Reputation: 3318
Say I have data on a table as such:
id | other_id | category | amount
--------------------------------
1 | abc | widget | 100
2 | abc | widget | 200
3 | def | widget | 100
4 | ghi | gadget | 100
5 | ghi | gadget | 100
6 | jkl | gadget | 100
7 | jkl | gadget | 100
I want to query this table to return
(other_id, category, sum_of_amount)
where sum_of_amount
is the sum of the amount
column over the all rows in the same other_id
. In addition to this, I want to exclude the tuples where the combination of category
and sum_of_amount
are NOT unique. So the query should return tuples:
(abc, widget, 300)
(def, widget, 100)
and not any of the gadget
rows because the combination (gadget, 200)
is not unique.
So far, I have this:
with session_scope() as db_session:
query = db_session.query(
ModelClass.other_id,
ModelClass.category,
label('sum_of_amount', func.sum(ModelClass.amount))
).group_by(
ModelClass.other_id,
ModelClass.category
)
This query is not filtering anything out. I think I need to use distinct somehow but I can't figure out.
Upvotes: 1
Views: 3018
Reputation: 1157
You can generate the result set of (ohter_id, category, sum_of_amount)
with the query as you noted::
=# SELECT other_id, category, SUM(amount) AS sum_of_amount
FROM test
GROUP BY other_id, category;
other_id │ category │ sum_of_amount
──────────┼──────────┼───────────────
abc │ widget │ 300
ghi │ gadget │ 200
jkl │ gadget │ 200
def │ widget │ 100
(4 rows)
And then, you have to exclude rows whose (category, sum_of_amount)

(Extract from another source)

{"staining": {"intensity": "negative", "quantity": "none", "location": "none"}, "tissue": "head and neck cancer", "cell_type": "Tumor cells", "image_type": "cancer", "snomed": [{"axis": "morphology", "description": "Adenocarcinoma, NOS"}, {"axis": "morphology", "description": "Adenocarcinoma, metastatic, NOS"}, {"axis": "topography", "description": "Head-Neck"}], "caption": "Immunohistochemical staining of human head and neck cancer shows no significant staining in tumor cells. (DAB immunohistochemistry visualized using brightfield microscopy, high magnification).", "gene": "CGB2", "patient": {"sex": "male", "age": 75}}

are not unique. In above result set to determine every rows' uniqueness, you can add new column containing the number of rows having same (category, sum_of_amount)
like below:
=# SELECT other_id, category, SUM(amount) AS sum_of_amount,
COUNT(*) OVER (PARTITION BY category, SUM(amount)) AS duplicates
FROM test
GROUP BY other_id, category;
other_id │ category │ sum_of_amount │ duplicates
──────────┼──────────┼───────────────┼───────
ghi │ gadget │ 200 │ 2
jkl │ gadget │ 200 │ 2
def │ widget │ 100 │ 1
abc │ widget │ 300 │ 1
(4 rows)
As you can see in above demonstration, you have determinants in the hands. Now you can generate the result set that you want to find by adding WHERE
clause using the duplicates
column. Since window functions(the OVER
part of duplicates
column) are not allowed in WHERE clauses and we have to evaluate the result of window function after sums of amounts have calculated, we have to use subquery.

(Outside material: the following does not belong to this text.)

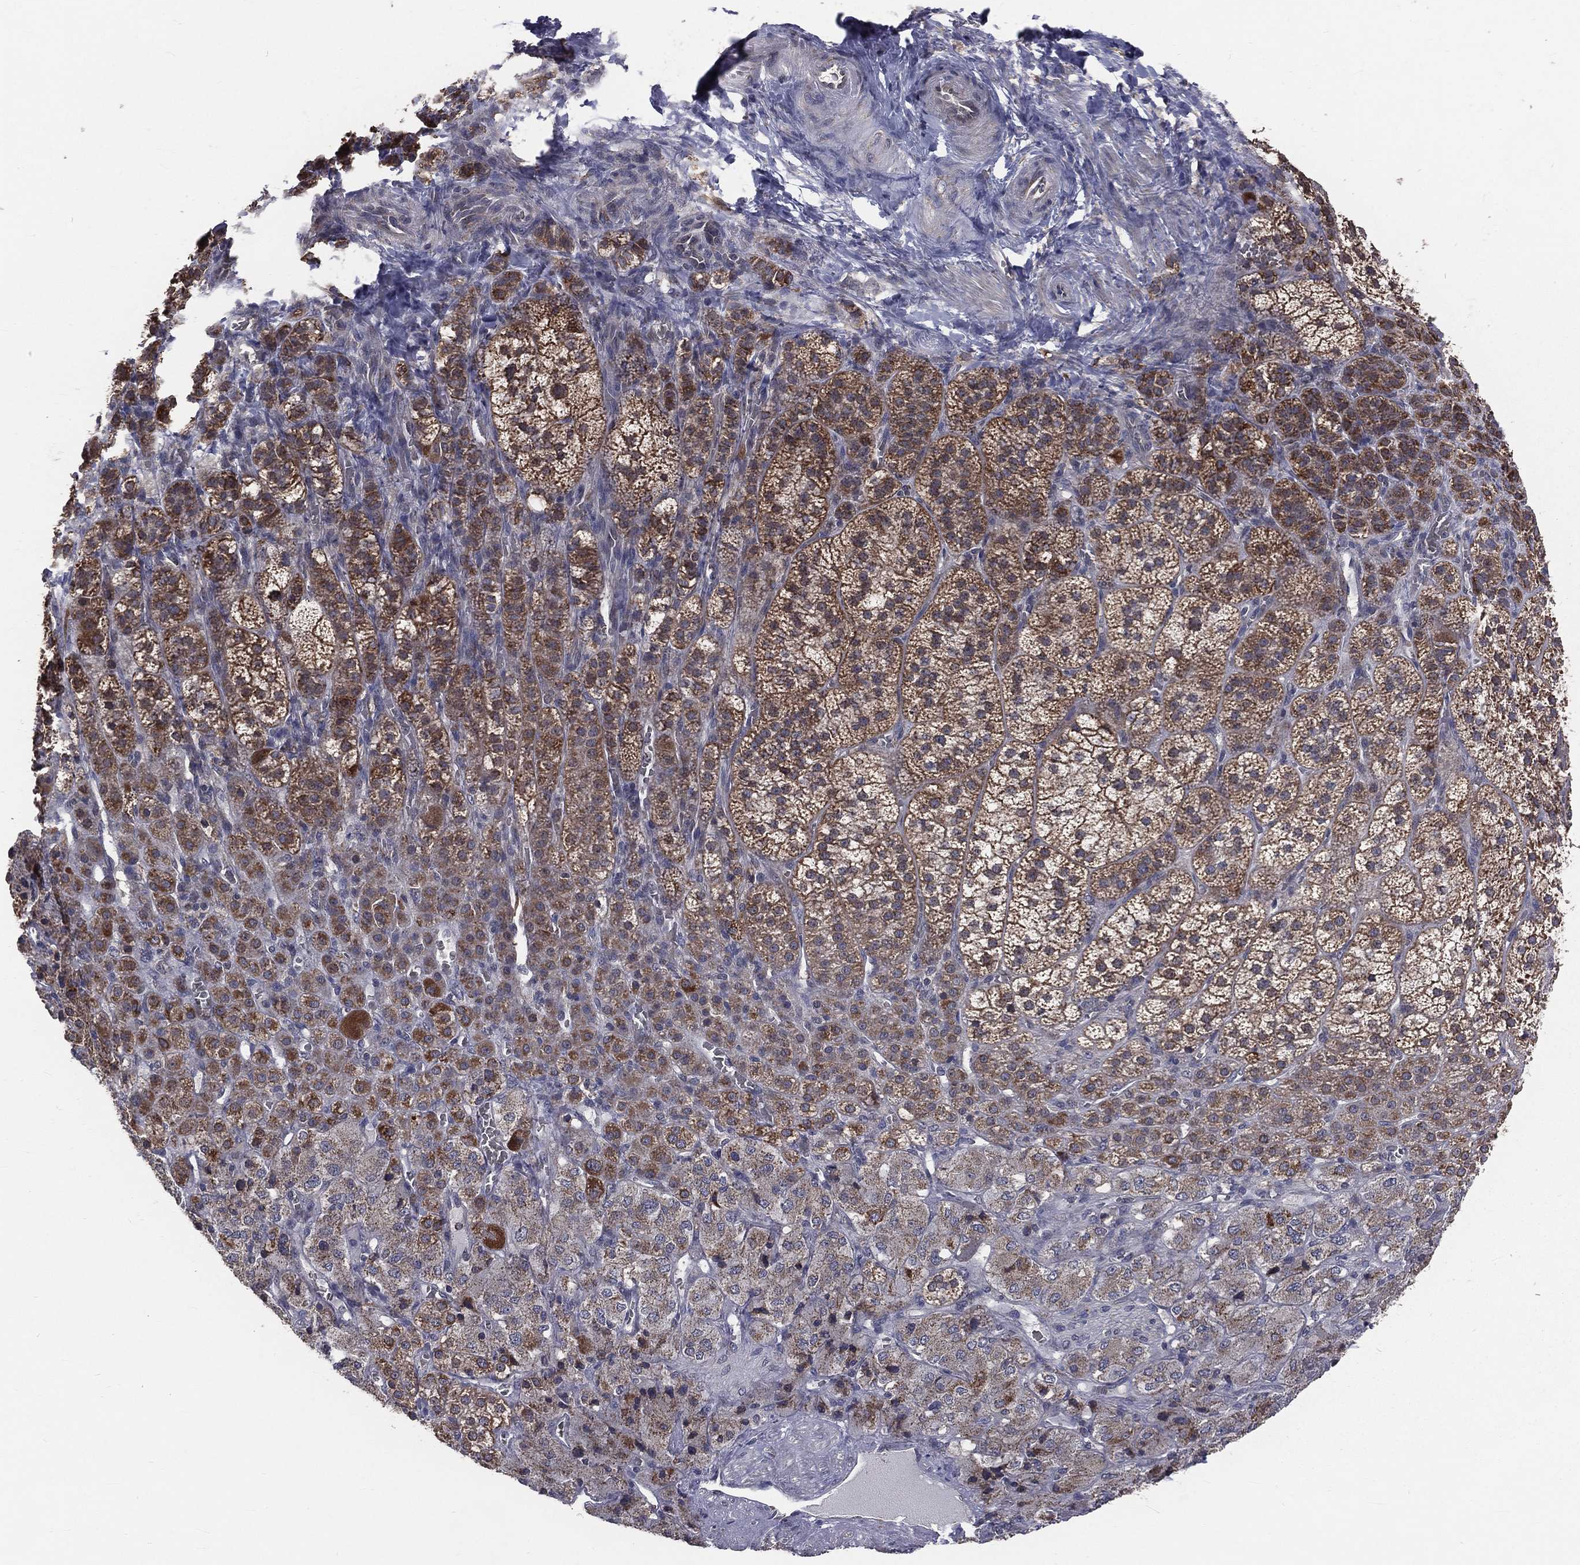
{"staining": {"intensity": "moderate", "quantity": ">75%", "location": "cytoplasmic/membranous"}, "tissue": "adrenal gland", "cell_type": "Glandular cells", "image_type": "normal", "snomed": [{"axis": "morphology", "description": "Normal tissue, NOS"}, {"axis": "topography", "description": "Adrenal gland"}], "caption": "IHC (DAB) staining of unremarkable adrenal gland reveals moderate cytoplasmic/membranous protein expression in approximately >75% of glandular cells.", "gene": "MRPL46", "patient": {"sex": "female", "age": 60}}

=# SELECT other_id, category, sum_of_amount
FROM (
SELECT other_id, category, SUM(amount) AS sum_of_amount,
COUNT(*) OVER (PARTITION BY category, SUM(amount)) AS duplicates
FROM test
GROUP BY other_id, category
) d
WHERE duplicates = 1
ORDER BY other_id, category;
other_id │ category │ sum_of_amount
──────────┼──────────┼───────────────
abc │ widget │ 300
def │ widget │ 100
(2 rows)
SQLAlchemy query expression of above SQL could be:
from sqlalchemy import func, over
sum_of_amount = label('sum_of_amount', func.sum(ModelClass.amount))
duplicates = over(func.count('*'),
partition_by=(ModelClass.category, sum_of_amount))
query = db_session.query(
ModelClass.other_id,
ModelClass.category,
sum_of_amount,
duplicates,
).group_by(
ModelClass.other_id,
ModelClass.category
).from_self(
ModelClass.other_id,
ModelClass.category,
sum_of_amount
).filter(duplicates == 1)
Upvotes: 2